▶ Work item
Please write out the text of all the records again, switching every "Kenya" to "Uganda" and changing nothing else.

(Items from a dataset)
● ● ● ● ● ● ●

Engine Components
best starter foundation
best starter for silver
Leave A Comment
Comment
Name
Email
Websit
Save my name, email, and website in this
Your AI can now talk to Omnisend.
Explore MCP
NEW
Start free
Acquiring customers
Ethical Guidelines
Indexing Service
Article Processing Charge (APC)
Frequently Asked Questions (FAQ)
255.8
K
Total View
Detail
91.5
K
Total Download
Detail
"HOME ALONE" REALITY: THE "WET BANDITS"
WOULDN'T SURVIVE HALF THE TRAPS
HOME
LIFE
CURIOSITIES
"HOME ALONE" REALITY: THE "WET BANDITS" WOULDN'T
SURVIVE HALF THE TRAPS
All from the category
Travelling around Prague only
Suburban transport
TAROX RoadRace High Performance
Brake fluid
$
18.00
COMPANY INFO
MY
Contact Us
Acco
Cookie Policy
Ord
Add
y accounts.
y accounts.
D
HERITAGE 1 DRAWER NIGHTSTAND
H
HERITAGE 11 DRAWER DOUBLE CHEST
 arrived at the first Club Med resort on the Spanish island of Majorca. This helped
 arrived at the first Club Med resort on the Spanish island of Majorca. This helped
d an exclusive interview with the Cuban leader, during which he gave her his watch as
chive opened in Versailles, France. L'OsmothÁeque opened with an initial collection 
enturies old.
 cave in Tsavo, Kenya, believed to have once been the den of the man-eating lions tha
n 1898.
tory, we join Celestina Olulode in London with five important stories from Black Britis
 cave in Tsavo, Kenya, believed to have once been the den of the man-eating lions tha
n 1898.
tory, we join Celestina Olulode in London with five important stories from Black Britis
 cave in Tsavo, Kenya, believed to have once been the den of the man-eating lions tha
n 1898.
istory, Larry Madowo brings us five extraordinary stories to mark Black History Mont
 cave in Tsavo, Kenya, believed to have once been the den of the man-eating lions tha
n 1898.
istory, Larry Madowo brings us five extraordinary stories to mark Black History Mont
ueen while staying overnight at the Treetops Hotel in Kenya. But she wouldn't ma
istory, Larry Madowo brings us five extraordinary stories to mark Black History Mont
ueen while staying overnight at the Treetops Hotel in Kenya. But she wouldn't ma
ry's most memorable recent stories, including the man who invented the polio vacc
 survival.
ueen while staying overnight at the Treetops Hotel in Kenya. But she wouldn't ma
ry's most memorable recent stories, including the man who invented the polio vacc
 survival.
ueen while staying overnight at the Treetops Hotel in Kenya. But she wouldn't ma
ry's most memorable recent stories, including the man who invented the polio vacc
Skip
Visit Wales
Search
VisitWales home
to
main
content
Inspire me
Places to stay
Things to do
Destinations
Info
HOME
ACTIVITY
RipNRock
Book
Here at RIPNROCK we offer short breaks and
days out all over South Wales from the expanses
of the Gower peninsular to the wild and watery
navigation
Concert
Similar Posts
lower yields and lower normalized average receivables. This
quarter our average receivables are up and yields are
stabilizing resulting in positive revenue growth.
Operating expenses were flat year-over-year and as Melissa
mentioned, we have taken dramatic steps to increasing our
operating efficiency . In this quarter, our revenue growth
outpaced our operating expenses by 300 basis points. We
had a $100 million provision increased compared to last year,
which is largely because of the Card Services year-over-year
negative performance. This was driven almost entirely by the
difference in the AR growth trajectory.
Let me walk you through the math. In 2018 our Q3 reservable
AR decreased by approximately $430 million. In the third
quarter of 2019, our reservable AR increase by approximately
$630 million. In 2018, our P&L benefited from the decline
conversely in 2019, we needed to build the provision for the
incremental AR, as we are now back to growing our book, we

● ● ● ● ● ● ●

▶ Response for this exercise
Engine Components
best starter foundation
best starter for silver
Leave A Comment
Comment
Name
Email
Websit
Save my name, email, and website in this
Your AI can now talk to Omnisend.
Explore MCP
NEW
Start free
Acquiring customers
Ethical Guidelines
Indexing Service
Article Processing Charge (APC)
Frequently Asked Questions (FAQ)
255.8
K
Total View
Detail
91.5
K
Total Download
Detail
"HOME ALONE" REALITY: THE "WET BANDITS"
WOULDN'T SURVIVE HALF THE TRAPS
HOME
LIFE
CURIOSITIES
"HOME ALONE" REALITY: THE "WET BANDITS" WOULDN'T
SURVIVE HALF THE TRAPS
All from the category
Travelling around Prague only
Suburban transport
TAROX RoadRace High Performance
Brake fluid
$
18.00
COMPANY INFO
MY
Contact Us
Acco
Cookie Policy
Ord
Add
y accounts.
y accounts.
D
HERITAGE 1 DRAWER NIGHTSTAND
H
HERITAGE 11 DRAWER DOUBLE CHEST
 arrived at the first Club Med resort on the Spanish island of Majorca. This helped
 arrived at the first Club Med resort on the Spanish island of Majorca. This helped
d an exclusive interview with the Cuban leader, during which he gave her his watch as
chive opened in Versailles, France. L'OsmothÁeque opened with an initial collection 
enturies old.
 cave in Tsavo, Uganda, believed to have once been the den of the man-eating lions tha
n 1898.
tory, we join Celestina Olulode in London with five important stories from Black Britis
 cave in Tsavo, Uganda, believed to have once been the den of the man-eating lions tha
n 1898.
tory, we join Celestina Olulode in London with five important stories from Black Britis
 cave in Tsavo, Uganda, believed to have once been the den of the man-eating lions tha
n 1898.
istory, Larry Madowo brings us five extraordinary stories to mark Black History Mont
 cave in Tsavo, Uganda, believed to have once been the den of the man-eating lions tha
n 1898.
istory, Larry Madowo brings us five extraordinary stories to mark Black History Mont
ueen while staying overnight at the Treetops Hotel in Uganda. But she wouldn't ma
istory, Larry Madowo brings us five extraordinary stories to mark Black History Mont
ueen while staying overnight at the Treetops Hotel in Uganda. But she wouldn't ma
ry's most memorable recent stories, including the man who invented the polio vacc
 survival.
ueen while staying overnight at the Treetops Hotel in Uganda. But she wouldn't ma
ry's most memorable recent stories, including the man who invented the polio vacc
 survival.
ueen while staying overnight at the Treetops Hotel in Uganda. But she wouldn't ma
ry's most memorable recent stories, including the man who invented the polio vacc
Skip
Visit Wales
Search
VisitWales home
to
main
content
Inspire me
Places to stay
Things to do
Destinations
Info
HOME
ACTIVITY
RipNRock
Book
Here at RIPNROCK we offer short breaks and
days out all over South Wales from the expanses
of the Gower peninsular to the wild and watery
navigation
Concert
Similar Posts
lower yields and lower normalized average receivables. This
quarter our average receivables are up and yields are
stabilizing resulting in positive revenue growth.
Operating expenses were flat year-over-year and as Melissa
mentioned, we have taken dramatic steps to increasing our
operating efficiency . In this quarter, our revenue growth
outpaced our operating expenses by 300 basis points. We
had a $100 million provision increased compared to last year,
which is largely because of the Card Services year-over-year
negative performance. This was driven almost entirely by the
difference in the AR growth trajectory.
Let me walk you through the math. In 2018 our Q3 reservable
AR decreased by approximately $430 million. In the third
quarter of 2019, our reservable AR increase by approximately
$630 million. In 2018, our P&L benefited from the decline
conversely in 2019, we needed to build the provision for the
incremental AR, as we are now back to growing our book, we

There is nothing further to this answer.